Copy out, word for word, the lines from the very first one through the line containing "građana prihvata ovakav", including both.

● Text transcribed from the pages
=== Begin Enclosure ===

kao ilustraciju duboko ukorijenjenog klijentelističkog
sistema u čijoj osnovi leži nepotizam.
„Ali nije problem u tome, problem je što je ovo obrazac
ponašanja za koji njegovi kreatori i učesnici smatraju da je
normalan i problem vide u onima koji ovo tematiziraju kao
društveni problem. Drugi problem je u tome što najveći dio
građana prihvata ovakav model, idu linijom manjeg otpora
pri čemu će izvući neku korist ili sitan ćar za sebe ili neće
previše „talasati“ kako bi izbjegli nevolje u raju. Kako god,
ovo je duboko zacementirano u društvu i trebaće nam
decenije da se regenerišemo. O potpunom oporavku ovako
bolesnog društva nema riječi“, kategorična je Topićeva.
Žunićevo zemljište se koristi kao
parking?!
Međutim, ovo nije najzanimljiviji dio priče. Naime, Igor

=== End Enclosure ===

● Task output
kao ilustraciju duboko ukorijenjenog klijentelističkog
sistema u čijoj osnovi leži nepotizam.
„Ali nije problem u tome, problem je što je ovo obrazac
ponašanja za koji njegovi kreatori i učesnici smatraju da je
normalan i problem vide u onima koji ovo tematiziraju kao
društveni problem. Drugi problem je u tome što najveći dio
građana prihvata ovakav model, idu linijom manjeg otpora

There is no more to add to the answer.